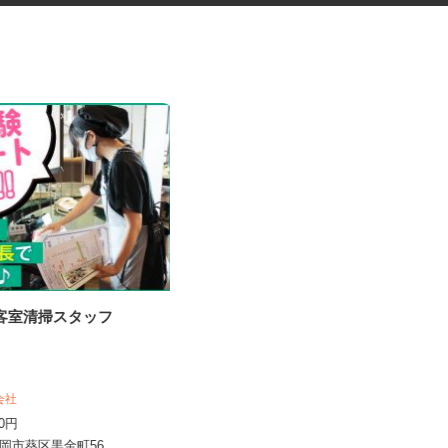
の客室清掃スタッフ
福祉施設の調理スタッフ
株式会社キヨシマ食品
式会社
時給1,170円
120円
静岡県静岡市駿河区南八幡町2-50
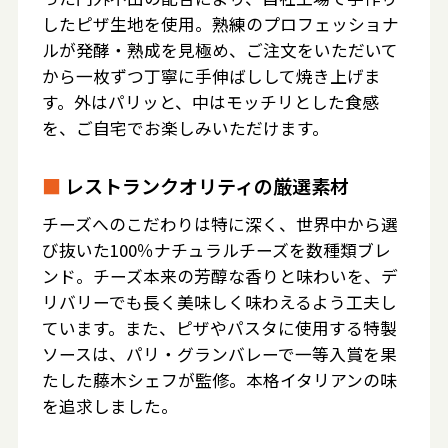
したピザ生地を使用。熟練のプロフェッショナ
ルが発酵・熟成を見極め、ご注文をいただいて
から一枚ずつ丁寧に手伸ばしして焼き上げま
す。外はパリッと、中はモッチリとした食感
を、ご自宅でお楽しみいただけます。
■
レストランクオリティの厳選素材
チーズへのこだわりは特に深く、世界中から選
び抜いた100％ナチュラルチーズを数種類ブレ
ンド。チーズ本来の芳醇な香りと味わいを、デ
リバリーでも長く美味しく味わえるよう工夫し
ています。また、ピザやパスタに使用する特製
ソースは、パリ・グランバレーで一等入賞を果
たした藤木シェフが監修。本格イタリアンの味
を追求しました。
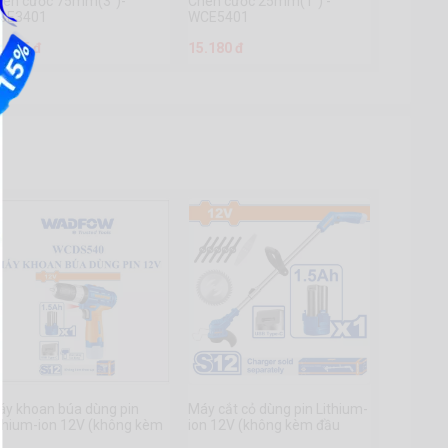
hén cước 75mm(3")-
Chén cước 25mm(1") -
CE3401
WCE5401
1.505 đ
15.180 đ
áy khoan búa dùng pin
Máy cắt cỏ dùng pin Lithium-
thium-ion 12V (không kèm
ion 12V (không kèm đầu
ầu sạc) - WCDS540
sạc)- WGTS512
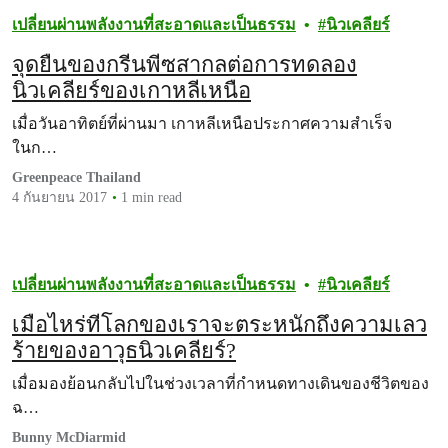
เปลี่ยนผ่านพลังงานที่สะอาดและเป็นธรรม
นิวเคลียร์
จุดยืนของกรีนพีซสากลต่อการทดลอง
นิวเคลียร์ของเกาหลีเหนือ
เมื่อวันอาทิตย์ที่ผ่านมา เกาหลีเหนือประกาศความสำเร็จ
ในก…
Greenpeace Thailand
4 กันยายน 2017
1 min read
เปลี่ยนผ่านพลังงานที่สะอาดและเป็นธรรม
นิวเคลียร์
เมื่อไหร่ที่โลกของเราจะตระหนักถึงความเลว
ร้ายของอาวุธนิวเคลียร์?
เมื่อมองย้อนกลับไปในช่วงเวลาที่กำหนดทางเดินของชีวิตของ
ฉ…
Bunny McDiarmid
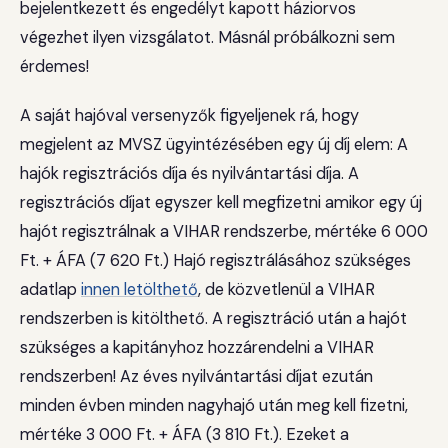
bejelentkezett és engedélyt kapott háziorvos
végezhet ilyen vizsgálatot. Másnál próbálkozni sem
érdemes!
A saját hajóval versenyzők figyeljenek rá, hogy
megjelent az MVSZ ügyintézésében egy új díj elem: A
hajók regisztrációs díja és nyilvántartási díja. A
regisztrációs díjat egyszer kell megfizetni amikor egy új
hajót regisztrálnak a VIHAR rendszerbe, mértéke 6 000
Ft. + ÁFA (7 620 Ft.) Hajó regisztrálásához szükséges
adatlap
innen letölthető
, de közvetlenül a VIHAR
rendszerben is kitölthető. A regisztráció után a hajót
szükséges a kapitányhoz hozzárendelni a VIHAR
rendszerben! Az éves nyilvántartási díjat ezután
minden évben minden nagyhajó után meg kell fizetni,
mértéke 3 000 Ft. + ÁFA (3 810 Ft.). Ezeket a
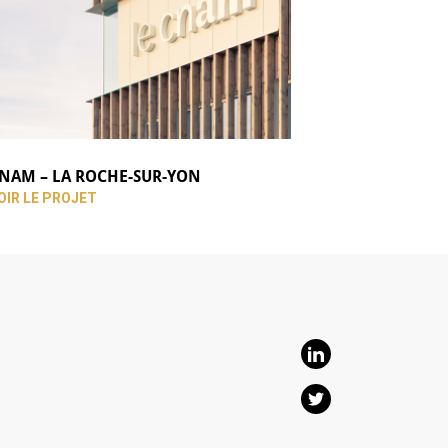
NAM – LA ROCHE-SUR-YON
OIR LE PROJET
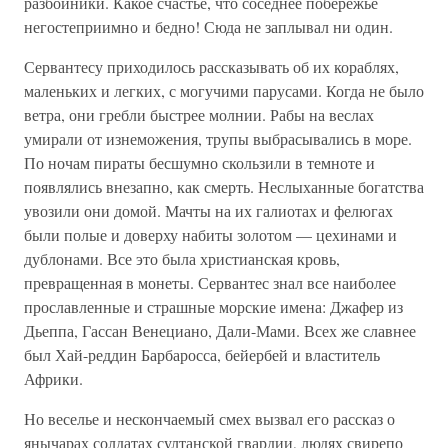
разбойники. Какое счастье, что соседнее побережье
негостеприимно и бедно! Сюда не заплывал ни один.
Сервантесу приходилось рассказывать об их кораблях,
маленьких и легких, с могучими парусами. Когда не было
ветра, они гребли быстрее молнии. Рабы на веслах
умирали от изнеможения, трупы выбрасывались в море.
По ночам пираты бесшумно скользили в темноте и
появлялись внезапно, как смерть. Неслыханные богатства
увозили они домой. Мачты на их галиотах и фелюгах
были полые и доверху набиты золотом — цехинами и
дублонами. Все это была христианская кровь,
превращенная в монеты. Сервантес знал все наиболее
прославленные и страшные морские имена: Джафер из
Дьеппа, Гассан Венециано, Дали-Мами. Всех же славнее
был Хай-реддин Барбаросса, бейербей и властитель
Африки.
Но веселье и нескончаемый смех вызвал его рассказ о
янычарах солдатах султанской гвардии, людях свирепо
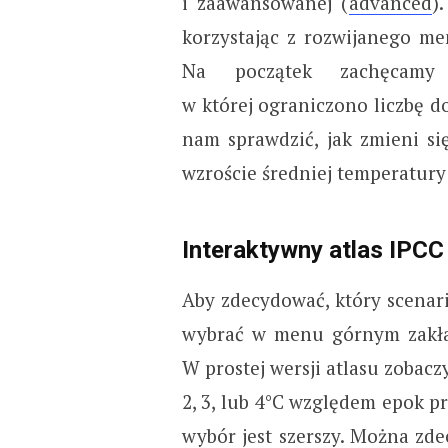
i zaawansowanej (
advanced
)
korzystając z rozwijanego m
Na początek zachęcamy 
w której ograniczono liczbę do
nam sprawdzić, jak zmieni si
wzroście średniej temperatury o
Interaktywny atlas IPC
Aby zdecydować, który scenar
wybrać w menu górnym zakła
W prostej wersji atlasu zobacz
2, 3, lub 4°C względem epok 
wybór jest szerszy. Można zd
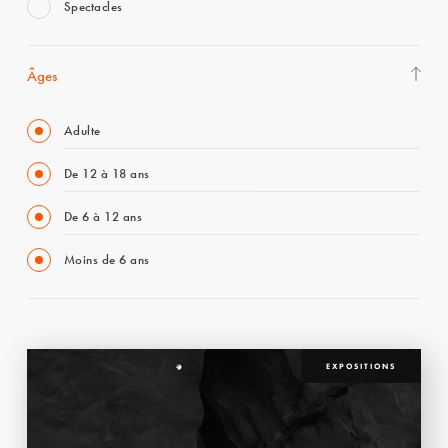
Spectacles
Âges
Adulte
De 12 à 18 ans
De 6 à 12 ans
Moins de 6 ans
EXPOSITIONS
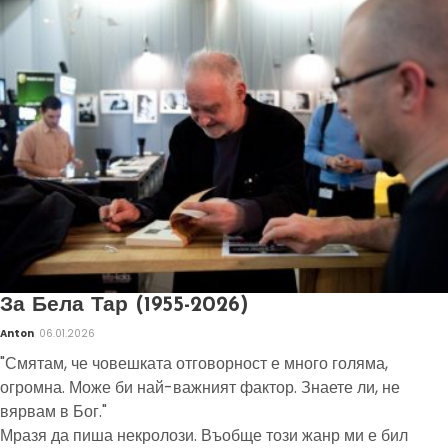
За Бела Тар (1955-2026)
Anton
06.01.2026
"Смятам, че човешката отговорност е много голяма,
огромна. Може би най-важният фактор. Знаете ли, не
вярвам в Бог."
Мразя да пиша некролози. Въобще този жанр ми е бил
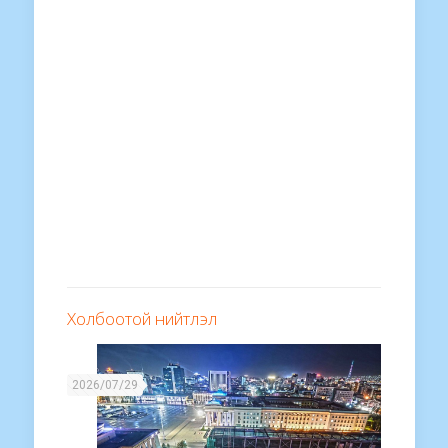
Холбоотой нийтлэл
2026/07/29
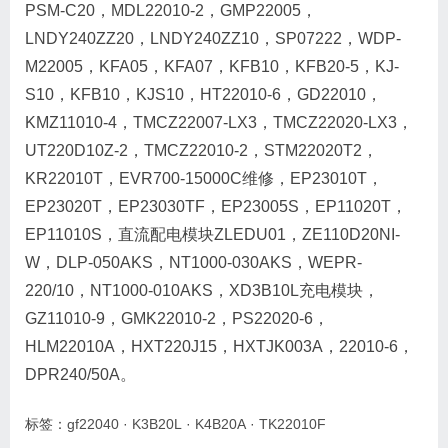
PSM-C20，MDL22010-2，GMP22005，
LNDY240ZZ20，LNDY240ZZ10，SP07222，WDP-
M22005，KFA05，KFA07，KFB10，KFB20-5，KJ-
S10，KFB10，KJS10，HT22010-6，GD22010，
KMZ11010-4，TMCZ22007-LX3，TMCZ22020-LX3，
UT220D10Z-2，TMCZ22010-2，STM22020T2，
KR22010T，EVR700-15000C维修，EP23010T，
EP23020T，EP23030TF，EP23005S，EP11020T，
EP11010S，直流配电模块ZLEDU01，ZE110D20NI-
W，DLP-050AKS，NT1000-030AKS，WEPR-
220/10，NT1000-010AKS，XD3B10L充电模块，
GZ11010-9，GMK22010-2，PS22020-6，
HLM22010A，HXT220J15，HXTJK003A，22010-6，
DPR240/50A。
标签：
gf22040
·
K3B20L
·
K4B20A
·
TK22010F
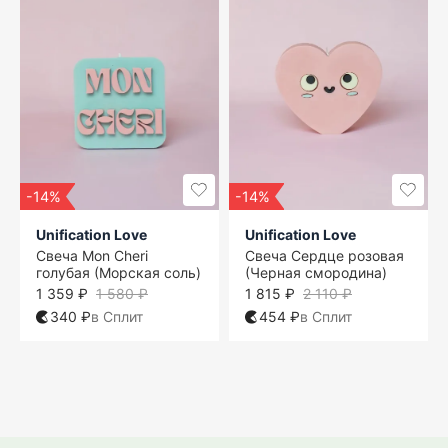
-14%
-14%
Unification Love
Unification Love
Свеча Mon Cheri
Свеча Сердце розовая
голубая (Морская соль)
(Черная смородина)
1 359 ₽
1 580 ₽
1 815 ₽
2 110 ₽
340 ₽
в Сплит
454 ₽
в Сплит
One size
One size
One size
One size
One size
One size
One size
One size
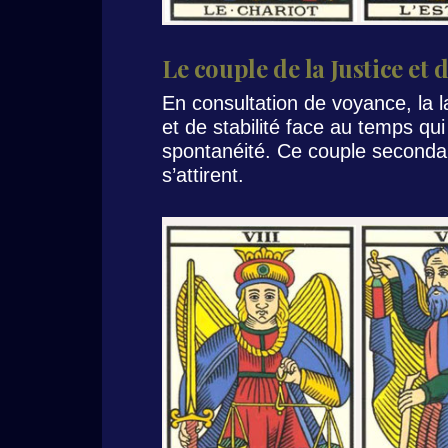
Le couple de la Justice et 
En consultation de voyance, la 
et de stabilité face au temps qu
spontanéité. Ce couple secondai
s’attirent.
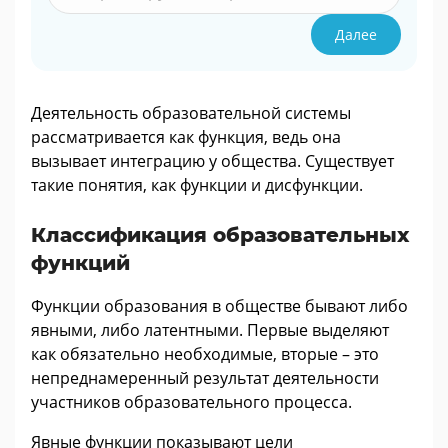
Далее
Деятельность образовательной системы
рассматривается как функция, ведь она
вызывает интеграцию у общества. Существует
такие понятия, как функции и дисфункции.
Классификация образовательных
функций
Функции образования в обществе бывают либо
явными, либо латентными. Первые выделяют
как обязательно необходимые, вторые – это
непреднамеренный результат деятельности
участников образовательного процесса.
Явные функции показывают цели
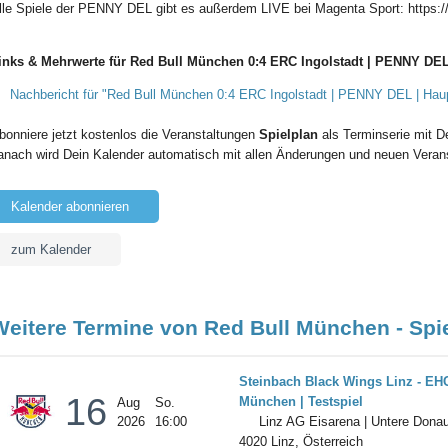
lle Spiele der PENNY DEL gibt es außerdem LIVE bei Magenta Sport: https:
inks & Mehrwerte für Red Bull München 0:4 ERC Ingolstadt | PENNY DEL 
Nachbericht für "Red Bull München 0:4 ERC Ingolstadt | PENNY DEL | Haupt
bonniere jetzt kostenlos die Veranstaltungen
Spielplan
als Terminserie mit D
anach wird Dein Kalender automatisch mit allen Änderungen und neuen Veranst
Kalender abonnieren
zum Kalender
Weitere Termine von Red Bull München - Spi
Steinbach Black Wings Linz - EH
16
München | Testspiel
Aug
So.
2026
16:00
Linz AG Eisarena | Untere Donau
4020 Linz, Österreich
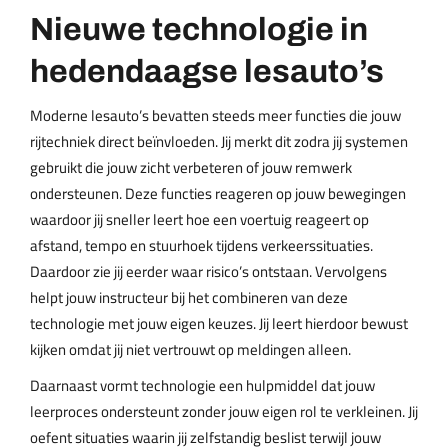
Nieuwe technologie in
hedendaagse lesauto’s
Moderne lesauto’s bevatten steeds meer functies die jouw
rijtechniek direct beïnvloeden. Jij merkt dit zodra jij systemen
gebruikt die jouw zicht verbeteren of jouw remwerk
ondersteunen. Deze functies reageren op jouw bewegingen
waardoor jij sneller leert hoe een voertuig reageert op
afstand, tempo en stuurhoek tijdens verkeerssituaties.
Daardoor zie jij eerder waar risico’s ontstaan. Vervolgens
helpt jouw instructeur bij het combineren van deze
technologie met jouw eigen keuzes. Jij leert hierdoor bewust
kijken omdat jij niet vertrouwt op meldingen alleen.
Daarnaast vormt technologie een hulpmiddel dat jouw
leerproces ondersteunt zonder jouw eigen rol te verkleinen. Jij
oefent situaties waarin jij zelfstandig beslist terwijl jouw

* * *

Brief: Give the data above again, exactly and completely. No pictures go in.

Result of the task:
の客室清掃スタッフ
福祉施設の調理スタッフ
株式会社キヨシマ食品
式会社
時給1,170円
120円
静岡県静岡市駿河区南八幡町2-50
したピザ生地を使用。熟練のプロフェッショナ
ルが発酵・熟成を見極め、ご注文をいただいて
から一枚ずつ丁寧に手伸ばしして焼き上げま
す。外はパリッと、中はモッチリとした食感
を、ご自宅でお楽しみいただけます。
■
レストランクオリティの厳選素材
チーズへのこだわりは特に深く、世界中から選
び抜いた100％ナチュラルチーズを数種類ブレ
ンド。チーズ本来の芳醇な香りと味わいを、デ
リバリーでも長く美味しく味わえるよう工夫し
ています。また、ピザやパスタに使用する特製
ソースは、パリ・グランバレーで一等入賞を果
たした藤木シェフが監修。本格イタリアンの味
を追求しました。
hén cước 75mm(3")-
Chén cước 25mm(1") -
CE3401
WCE5401
1.505 đ
15.180 đ
áy khoan búa dùng pin
Máy cắt cỏ dùng pin Lithium-
thium-ion 12V (không kèm
ion 12V (không kèm đầu
ầu sạc) - WCDS540
sạc)- WGTS512
เปลี่ยนผ่านพลังงานที่สะอาดและเป็นธรรม
นิวเคลียร์
จุดยืนของกรีนพีซสากลต่อการทดลอง
นิวเคลียร์ของเกาหลีเหนือ
เมื่อวันอาทิตย์ที่ผ่านมา เกาหลีเหนือประกาศความสำเร็จ
ในก…
Greenpeace Thailand
4 กันยายน 2017
1 min read
เปลี่ยนผ่านพลังงานที่สะอาดและเป็นธรรม
นิวเคลียร์
เมื่อไหร่ที่โลกของเราจะตระหนักถึงความเลว
ร้ายของอาวุธนิวเคลียร์?
เมื่อมองย้อนกลับไปในช่วงเวลาที่กำหนดทางเดินของชีวิตของ
ฉ…
Bunny McDiarmid
bejelentkezett és engedélyt kapott háziorvos
végezhet ilyen vizsgálatot. Másnál próbálkozni sem
érdemes!
A saját hajóval versenyzők figyeljenek rá, hogy
megjelent az MVSZ ügyintézésében egy új díj elem: A
hajók regisztrációs díja és nyilvántartási díja. A
regisztrációs díjat egyszer kell megfizetni amikor egy új
hajót regisztrálnak a VIHAR rendszerbe, mértéke 6 000
Ft. + ÁFA (7 620 Ft.) Hajó regisztrálásához szükséges
adatlap
innen letölthető
, de közvetlenül a VIHAR
rendszerben is kitölthető. A regisztráció után a hajót
szükséges a kapitányhoz hozzárendelni a VIHAR
rendszerben! Az éves nyilvántartási díjat ezután
minden évben minden nagyhajó után meg kell fizetni,
mértéke 3 000 Ft. + ÁFA (3 810 Ft.). Ezeket a
NAM – LA ROCHE-SUR-YON
OIR LE PROJET
разбойники. Какое счастье, что соседнее побережье
негостеприимно и бедно! Сюда не заплывал ни один.
Сервантесу приходилось рассказывать об их кораблях,
маленьких и легких, с могучими парусами. Когда не было
ветра, они гребли быстрее молнии. Рабы на веслах
умирали от изнеможения, трупы выбрасывались в море.
По ночам пираты бесшумно скользили в темноте и
появлялись внезапно, как смерть. Неслыханные богатства
увозили они домой. Мачты на их галиотах и фелюгах
были полые и доверху набиты золотом — цехинами и
дублонами. Все это была христианская кровь,
превращенная в монеты. Сервантес знал все наиболее
прославленные и страшные морские имена: Джафер из
Дьеппа, Гассан Венециано, Дали-Мами. Всех же славнее
был Хай-реддин Барбаросса, бейербей и властитель
Африки.
Но веселье и нескончаемый смех вызвал его рассказ о
янычарах солдатах султанской гвардии, людях свирепо
i zaawansowanej (
advanced
)
korzystając z rozwijanego m
Na początek zachęcamy 
w której ograniczono liczbę do
nam sprawdzić, jak zmieni si
wzroście średniej temperatury o
Interaktywny atlas IPC
Aby zdecydować, który scenar
wybrać w menu górnym zakła
W prostej wersji atlasu zobacz
2, 3, lub 4°C względem epok 
wybór jest szerszy. Można zd
Spectacles
Âges
Adulte
De 12 à 18 ans
De 6 à 12 ans
Moins de 6 ans
EXPOSITIONS
За Бела Тар (1955-2026)
Anton
06.01.2026
"Смятам, че човешката отговорност е много голяма,
огромна. Може би най-важният фактор. Знаете ли, не
вярвам в Бог."
Мразя да пиша некролози. Въобще този жанр ми е бил
Холбоотой нийтлэл
2026/07/29
PSM-C20，MDL22010-2，GMP22005，
LNDY240ZZ20，LNDY240ZZ10，SP07222，WDP-
M22005，KFA05，KFA07，KFB10，KFB20-5，KJ-
S10，KFB10，KJS10，HT22010-6，GD22010，
KMZ11010-4，TMCZ22007-LX3，TMCZ22020-LX3，
UT220D10Z-2，TMCZ22010-2，STM22020T2，
KR22010T，EVR700-15000C维修，EP23010T，
EP23020T，EP23030TF，EP23005S，EP11020T，
EP11010S，直流配电模块ZLEDU01，ZE110D20NI-
W，DLP-050AKS，NT1000-030AKS，WEPR-
220/10，NT1000-010AKS，XD3B10L充电模块，
GZ11010-9，GMK22010-2，PS22020-6，
HLM22010A，HXT220J15，HXTJK003A，22010-6，
DPR240/50A。
标签：
gf22040
·
K3B20L
·
K4B20A
·
TK22010F
-14%
-14%
Unification Love
Unification Love
Свеча Mon Cheri
Свеча Сердце розовая
голубая (Морская соль)
(Черная смородина)
1 359 ₽
1 580 ₽
1 815 ₽
2 110 ₽
340 ₽
в Сплит
454 ₽
в Сплит
One size
One size
One size
One size
One size
One size
One size
One size
Le couple de la Justice et 
En consultation de voyance, la 
et de stabilité face au temps qu
spontanéité. Ce couple secondai
s’attirent.
Далее
Деятельность образовательной системы
рассматривается как функция, ведь она
вызывает интеграцию у общества. Существует
такие понятия, как функции и дисфункции.
Классификация образовательных
функций
Функции образования в обществе бывают либо
явными, либо латентными. Первые выделяют
как обязательно необходимые, вторые – это
непреднамеренный результат деятельности
участников образовательного процесса.
Явные функции показывают цели
lle Spiele der PENNY DEL gibt es außerdem LIVE bei Magenta Sport: https:
inks & Mehrwerte für Red Bull München 0:4 ERC Ingolstadt | PENNY DEL 
Nachbericht für "Red Bull München 0:4 ERC Ingolstadt | PENNY DEL | Haupt
bonniere jetzt kostenlos die Veranstaltungen
Spielplan
als Terminserie mit D
anach wird Dein Kalender automatisch mit allen Änderungen und neuen Veranst
Kalender abonnieren
zum Kalender
Weitere Termine von Red Bull München - Spi
Steinbach Black Wings Linz - EH
16
München | Testspiel
Aug
So.
2026
16:00
Linz AG Eisarena | Untere Donau
4020 Linz, Österreich
Nieuwe technologie in
hedendaagse lesauto’s
Moderne lesauto’s bevatten steeds meer functies die jouw
rijtechniek direct beïnvloeden. Jij merkt dit zodra jij systemen
gebruikt die jouw zicht verbeteren of jouw remwerk
ondersteunen. Deze functies reageren op jouw bewegingen
waardoor jij sneller leert hoe een voertuig reageert op
afstand, tempo en stuurhoek tijdens verkeerssituaties.
Daardoor zie jij eerder waar risico’s ontstaan. Vervolgens
helpt jouw instructeur bij het combineren van deze
technologie met jouw eigen keuzes. Jij leert hierdoor bewust
kijken omdat jij niet vertrouwt op meldingen alleen.
Daarnaast vormt technologie een hulpmiddel dat jouw
leerproces ondersteunt zonder jouw eigen rol te verkleinen. Jij
oefent situaties waarin jij zelfstandig beslist terwijl jouw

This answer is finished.